A l’origine d’une accusation de « biopiraterie » se trouve généralement un dépôt de brevet. Ici, c’est l’obtention par l’IRD d’un brevet sur la molécule antipaludique Simalikalactone E (SkE) issue du Quassia Amara qui a déclenché l’opposition de France Libertés.
La plupart des détracteurs de la « biopiraterie » s’entendent pour dire que la biopiraterie est une appropriation illégitime du vivant et que cette appropriation est permise notamment par un instrument juridique : les brevets. En effet, c’est en déposant un brevet que les chercheurs ou entreprises peuvent obtenir un monopole d’exploitation sur certaines molécules issues de plantes souvent déjà utilisées par les populations autochtones. Un brevet est un titre de propriété industrielle qui confère à son titulaire un monopole d’exploitation sur l’objet du du brevet en question, à partir d’une certaine date et pour une durée limitée (20 ans en général, 25 ans maximum).
Brevet sur la molécule SkE de l’IRD auprès de l’INPI, SOURCE : INPI
La définition de la biopiraterie donnée par Pat Roy Mooney, l’inventeur du terme, met en évidence l’importance des brevets dans le processus d’appropriation des savoirs :
The appropriation of the knowledge and genetic resources of farming and indigenous communities by individuals or institutions seeking exclusive monopoly control (usually patents or plant breeders’ rights) over thèse resources and knowledge.
La Coalition contre la biopiraterie (groupe informel composé d’ONG et emmené par ETC Group qui s’est formé en 1995 à l’occasion de la Conférence des Parties de Jakarta) renforce ce point de vue en définissant la biopiraterie comme
L’appropriation – en général par des droits de propriété intellectuelle – de ressources génétiques, de connaissances et de cultures traditionnelles appartenant à des Peuples ou des communautés paysannes qui ont développé et amélioré ces ressources. La biopiraterie inclut la bioprospection, les brevets sur le vivant (gènes et molécules) et la commercialisation des connaissances culturelles.
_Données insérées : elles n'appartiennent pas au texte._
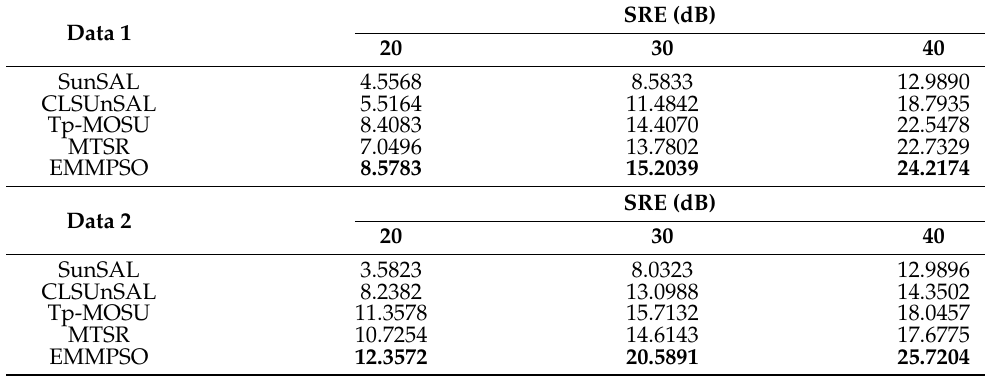
Figure 8. The fractional abundance maps of endmember 1, 3, 5 by SunSAL, CLSUnSAL, Tp-MOSU, MTSR and EMMPSO on Data 2. Table 2. Comparison of EMMPSO and other methods on data 1 and data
La définition de la « biopiraterie » donnée par le l’association France Libertés, confirme le rôle prépondérant des brevets dans le processus d’appropriation des savoirs tel qu’il est dénoncé par les ONG et plus généralement les détracteurs de la biopiraterie. Sur son site internet, l’association France liberté s’exprime en ces termes :
La biopiraterie, c’est la privatisation du vivant et des savoirs traditionnels sur la biodiversité, notamment par le biais de brevets. Elle désigne l’appropriation illégitime des connaissances traditionnelles des peuples autochtones sur l’usage des ressources génétiques, sans leur consentement et sans partage des bénéfices liés à la valorisation des ressources.
Cependant, certains détracteurs de la biopiraterie, à l’image de Thomas Burelli, professeur de droit spécialisé dans la propriété intellectuelle et les droits des peuples autochtones, préfèrent une définition plus large de la biopiraterie qui ne passe pas forcément par le déport d’un brevet. Ce professeur de droit a affirmé lors de l’entretien que nous avons réalisé :
Certains auteurs à l’image de Vandana Shiva (qui a grandement contribué à faire connaître la problématique de la biopiraterie) insistent beaucoup sur l’usage de la propriété industrielle et des brevets comme pratique de biopiraterie. Il s’agit en effet des pratiques de biopiraterie les plus abouties en ce qui concerne l’utilisation abusive des ressources de la biodiversité et des savoirs traditionnels associés. Ma définition de la biopiraterie est plus large et comprend toute utilisation non autorisée des savoirs ou des ressources biologiques détenus par les communautés autochtones et locales. Par exemple, le fait de publier des savoirs traditionnels sans l’accord des peuples autochtones qui les ont développés, même s’il n’y a pas de dépôt de brevet, constitue d’après moi un acte de biopiraterie.
Au vu de ces éléments, et même si certains préfèrent une définition plus large de la biopiraterie, un consensus semble émerger au sein de ses détracteurs : la biopiraterie est une appropriation illégitime des savoirs ancestraux des peuples autochtones et cette appropriation est permise notamment par les brevets qui constituent à ce titre l’instrument indispensable de la biopiraterie et de fait, un élément incontournable de sa définition.
Processus de biopiraterie selon la majorité des détracteur, SOURCE : Groupe de controverses.